TASK DETAILS: Without including any pictures, copy each entry below exactly.

RAW DATA:

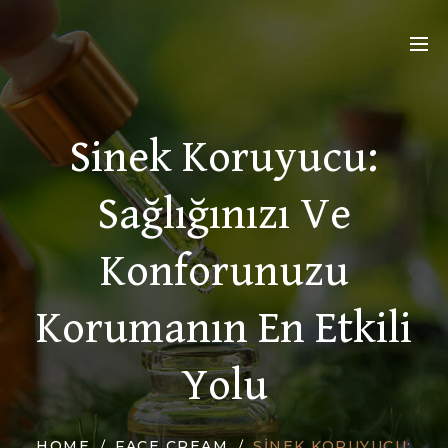
Sinek Koruyucu:
Sağlığınızı Ve
Konforunuzu
Korumanın En Etkili
Yolu
HOME
FACE CREAM
SINEK KORUYUCU:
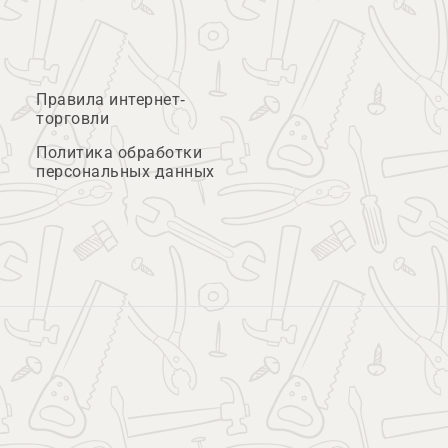
Правила интернет-
торговли
Политика обработки
персональных данных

RESULT OF THIS EXERCISE:
Sinek Koruyucu:
Sağlığınızı Ve
Konforunuzu
Korumanın En Etkili
Yolu
HOME
FACE CREAM
SINEK KORUYUCU:
Правила интернет-
торговли
Политика обработки
персональных данных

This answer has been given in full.